Remembering the '70s and '80s is a bit different: Maybe there are scars in noses, from where those safety pins used to be.
For punks back then, there's an attitude. Because punks had to have major attitude to spike their hair with flourescent dyes while wearing high-heeled Doc Martens.
But onetime punks probably still are partial to music like this tune by X-Ray Spex.
Anita Corbin photographed the punk scene in London in the 1970s and '80s; specifically the young women of punk.
Corbin was 18 in 1977 and she was part of the scene. She was, as she put it, "a soft punk."
"I didn't have the piercings, but I did have the bright pink hair and the bright green hair."
As a young photographer, the whole scene was like eye candy.

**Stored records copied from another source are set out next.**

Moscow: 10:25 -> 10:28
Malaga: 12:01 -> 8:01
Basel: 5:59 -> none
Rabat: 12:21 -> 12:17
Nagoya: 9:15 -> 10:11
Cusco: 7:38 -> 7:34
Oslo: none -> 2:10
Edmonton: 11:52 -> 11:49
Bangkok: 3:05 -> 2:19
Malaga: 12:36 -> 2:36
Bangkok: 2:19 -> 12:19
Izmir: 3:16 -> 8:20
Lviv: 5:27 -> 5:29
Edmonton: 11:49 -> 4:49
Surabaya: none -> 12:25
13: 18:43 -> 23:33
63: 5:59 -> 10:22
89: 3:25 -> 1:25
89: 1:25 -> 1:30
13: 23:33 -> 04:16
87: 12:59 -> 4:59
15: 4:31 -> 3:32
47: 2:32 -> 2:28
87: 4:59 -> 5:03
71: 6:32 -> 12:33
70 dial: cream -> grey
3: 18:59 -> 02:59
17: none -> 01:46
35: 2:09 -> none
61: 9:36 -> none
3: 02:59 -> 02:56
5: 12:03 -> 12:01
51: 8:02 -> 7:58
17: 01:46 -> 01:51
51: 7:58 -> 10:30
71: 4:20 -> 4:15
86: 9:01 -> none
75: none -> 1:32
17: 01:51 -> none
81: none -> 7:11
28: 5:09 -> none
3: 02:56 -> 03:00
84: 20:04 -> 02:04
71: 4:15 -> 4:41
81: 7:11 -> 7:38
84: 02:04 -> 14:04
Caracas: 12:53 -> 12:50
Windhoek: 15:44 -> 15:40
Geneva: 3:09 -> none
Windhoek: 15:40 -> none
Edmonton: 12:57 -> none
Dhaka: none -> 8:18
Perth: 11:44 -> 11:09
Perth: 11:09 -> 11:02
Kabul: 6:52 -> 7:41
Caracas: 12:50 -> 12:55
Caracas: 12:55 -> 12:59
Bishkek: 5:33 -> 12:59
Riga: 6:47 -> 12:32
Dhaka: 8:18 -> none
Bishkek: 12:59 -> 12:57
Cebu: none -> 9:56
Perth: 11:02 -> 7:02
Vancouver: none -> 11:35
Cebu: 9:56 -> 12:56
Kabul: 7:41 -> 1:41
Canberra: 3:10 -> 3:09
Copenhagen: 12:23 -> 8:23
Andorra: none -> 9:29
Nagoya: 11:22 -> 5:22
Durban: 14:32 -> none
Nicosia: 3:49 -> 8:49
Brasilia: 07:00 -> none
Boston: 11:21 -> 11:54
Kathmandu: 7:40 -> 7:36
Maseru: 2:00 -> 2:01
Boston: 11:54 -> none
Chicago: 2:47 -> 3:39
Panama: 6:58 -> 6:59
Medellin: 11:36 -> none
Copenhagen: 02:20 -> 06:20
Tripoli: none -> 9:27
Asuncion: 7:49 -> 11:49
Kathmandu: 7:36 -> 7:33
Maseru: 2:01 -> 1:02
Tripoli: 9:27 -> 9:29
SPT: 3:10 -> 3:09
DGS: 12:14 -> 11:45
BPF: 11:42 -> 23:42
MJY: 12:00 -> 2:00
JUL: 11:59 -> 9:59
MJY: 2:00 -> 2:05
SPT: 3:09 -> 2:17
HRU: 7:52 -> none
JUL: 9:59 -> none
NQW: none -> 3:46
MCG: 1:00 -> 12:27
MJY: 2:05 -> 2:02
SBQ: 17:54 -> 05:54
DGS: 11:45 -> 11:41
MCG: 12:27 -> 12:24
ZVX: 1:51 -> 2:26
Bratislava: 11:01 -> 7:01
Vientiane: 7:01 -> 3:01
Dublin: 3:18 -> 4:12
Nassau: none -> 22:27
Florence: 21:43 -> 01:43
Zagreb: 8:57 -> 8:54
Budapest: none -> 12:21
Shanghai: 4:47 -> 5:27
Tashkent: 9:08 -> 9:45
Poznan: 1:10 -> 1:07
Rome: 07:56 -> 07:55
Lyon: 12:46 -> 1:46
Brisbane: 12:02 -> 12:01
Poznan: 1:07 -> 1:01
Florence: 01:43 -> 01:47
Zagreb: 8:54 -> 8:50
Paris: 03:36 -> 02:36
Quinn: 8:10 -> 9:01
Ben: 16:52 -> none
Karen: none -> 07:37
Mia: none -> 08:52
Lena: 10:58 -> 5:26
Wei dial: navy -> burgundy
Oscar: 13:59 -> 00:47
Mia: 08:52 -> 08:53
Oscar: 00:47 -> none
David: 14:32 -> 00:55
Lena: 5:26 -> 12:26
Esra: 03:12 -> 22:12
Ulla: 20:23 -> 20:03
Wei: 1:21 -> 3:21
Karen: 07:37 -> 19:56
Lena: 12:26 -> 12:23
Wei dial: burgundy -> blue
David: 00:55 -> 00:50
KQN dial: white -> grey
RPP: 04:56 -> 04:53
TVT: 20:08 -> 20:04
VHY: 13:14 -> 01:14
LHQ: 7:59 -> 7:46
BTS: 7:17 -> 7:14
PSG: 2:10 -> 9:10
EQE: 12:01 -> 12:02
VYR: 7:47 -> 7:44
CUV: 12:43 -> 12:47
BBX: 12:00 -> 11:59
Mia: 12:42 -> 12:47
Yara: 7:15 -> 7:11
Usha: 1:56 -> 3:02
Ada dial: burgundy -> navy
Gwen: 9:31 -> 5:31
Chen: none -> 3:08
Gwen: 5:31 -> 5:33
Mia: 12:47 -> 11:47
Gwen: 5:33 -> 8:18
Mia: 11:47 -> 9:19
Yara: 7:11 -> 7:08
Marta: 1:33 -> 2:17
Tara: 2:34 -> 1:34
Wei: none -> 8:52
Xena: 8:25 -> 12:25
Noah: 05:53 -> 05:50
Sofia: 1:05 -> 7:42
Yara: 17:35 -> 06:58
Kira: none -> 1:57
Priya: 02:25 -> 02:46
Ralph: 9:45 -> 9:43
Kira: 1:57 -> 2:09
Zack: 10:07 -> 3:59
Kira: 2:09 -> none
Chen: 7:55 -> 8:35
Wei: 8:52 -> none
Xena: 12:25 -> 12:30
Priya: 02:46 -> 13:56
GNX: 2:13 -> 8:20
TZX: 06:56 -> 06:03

"I wanted to celebrate what we as young women were doing," Corbin says, "and how punk really had given us an opportunity to be different, wear different types of clothes and not have to stay to the mainstream look of fashion."
Often, Anita Corbin's studio was the ladies room in many of the music clubs around London. It provided peace and quiet and a chance to get away from the boys.
You'll also notice that the photos are "double portraits." Corbin did that intentionally. Some of the girls are sisters, friends or lovers.
"The power of [these portraits] has lived on [for] 35 years. [There] is a relationship between the girls in the picture, but also the third person — me as a photographer."
When most people think of punk, it's the guys who come to mind.
Yeah, there was Sid Vicious and Johnny Lydon. And the fans were mostly made up of men.
But Anita Corbin's photographs remind us that women were a part of the punk scene, too. Her point? "Yes, we are here, despite maybe not being noticed all the time."
Recently, some of the women Corbin photographed got together for a reunion of sorts. They met outside a gallery where these photos are on view.
Corbin says when some of these women look back at pictures of themselves, they have told her, "I look really grumpy in that picture."
Now, nearly 35 years later, look at the photo below. All the women are smiling.
Corbin admits a certain mellowing, but adds that the attitude is still there. It's just, as she puts it, a slightly "lighter attitude."